[EXTRAIT]
LANGUE FRANÇAISE

Le français, langue vivante des affaires :
"ni subir, ni se résigner"


La langue de l’économie n’est pas fatalement celle que l’on veut nous faire croire. La 17e Journée du français des affaires et sa moisson de "Mots d'Or", récoltés à Paris, encouragent tous ceux qui créent hors du filtre imposé de l’américain.

Parler affaires ne signifie pas inévitablement jargonner en anglo-américain, "tendance" et en ligne... La langue économique n’est pas encore une et obligatoire. Elle peut aussi être maternelle et diverse, bref se montrer encore humaine. C’est ce que s’acharne à prouver l’infatigable association "Actions pour promouvoir le français des affaires", l’APFA, qui tenait le 18 novembre dernier à Paris la 17e journée du français des affaires. Et comme chaque année, l’association présidée par le tonifiant Jean-Marcel Lauginie a distribué ses "Mots d’Or" pour "saluer la volonté de créer et d’entreprendre en français et dans chaque langue maternelle". Saluer ? et aussi saliver, vu le thème de la Journée 2004 "La mercatique sensorielle dans les pays francophones - Langues et saveurs".

Langues et saveurs

Sous ce titre un peu savant, on a donc donné à boire et à manger à la réflexion des experts, comme des amateurs. Par exemple, avec des extraits du film danois de Gabriel Axel, "Le festin de Babette", présenté par Jacques Campet, conseiller maître honoraire à la Cour des comptes. Des passages de "La vie dans tous les sens", un livre de Jean Saint-Geours, un inspecteur général des finances honoraire qui déplore "le dépérissement du vocabulaire des sensations au profit des mots techniques". Ou encore parmi des incursions variées dans le vocabulaire culinaire, une excursion en Alsace emmenée par Pierre Rézeau, directeur honoraire de recherche au CNRS. Promenade digestive après un menu très relevé, notamment par une dégustation des innombrables orthographes possibles du mystérieux mot "kugelhoff". Entre autres interventions délicieuses...

La Journée du français des affaires, organisée chaque année en participation avec l’Agence intergouvernementale de la Francophonie (AIF), était coprésidée par le délégué général à la langue française et aux langues de France. Xavier North et Jean Saint-Geours, président de la commission spécialisée de terminologie et de néologie économique et financière. L’activité du ministère de l’Économie, des Finances et de l’Industrie dans ce domaine fait figure d’exemple en multipliant la publication de termes, d’abord conseillés, puis obligés, dans l’administration française.

"Intégrer et résister"

[DONNÉES SOURCES]
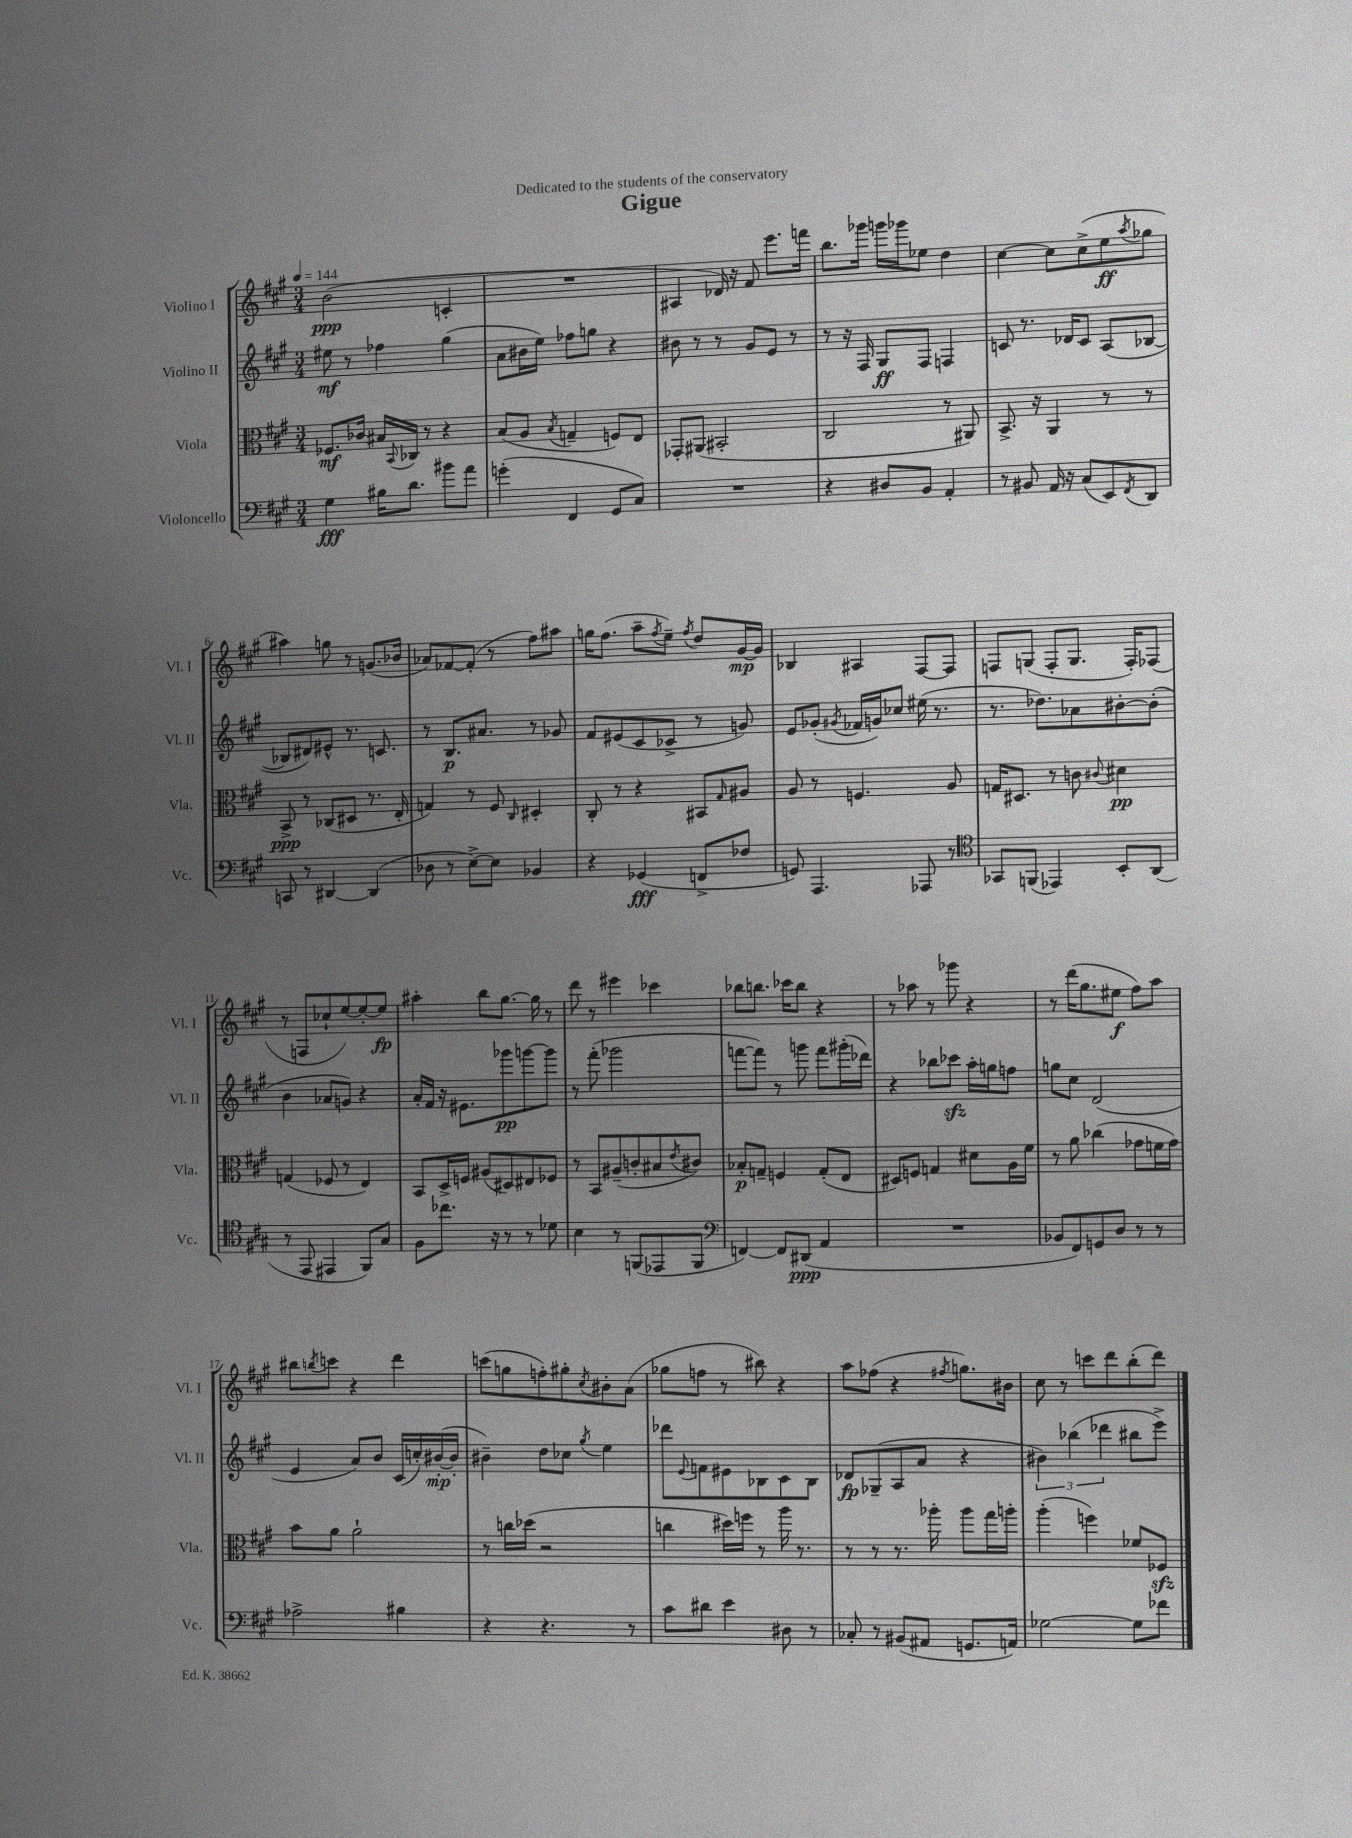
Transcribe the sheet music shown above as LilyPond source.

[OBJECTIF DE L'EXERCICE]
Recopiez fidèlement le passage de l'extrait sur le français des affaires qui commence par les mots « La Journée du » et se termine par « dans l’administration française. ».

[RÉPONSE RÉDIGÉE]
La Journée du français des affaires, organisée chaque année en participation avec l’Agence intergouvernementale de la Francophonie (AIF), était coprésidée par le délégué général à la langue française et aux langues de France. Xavier North et Jean Saint-Geours, président de la commission spécialisée de terminologie et de néologie économique et financière. L’activité du ministère de l’Économie, des Finances et de l’Industrie dans ce domaine fait figure d’exemple en multipliant la publication de termes, d’abord conseillés, puis obligés, dans l’administration française.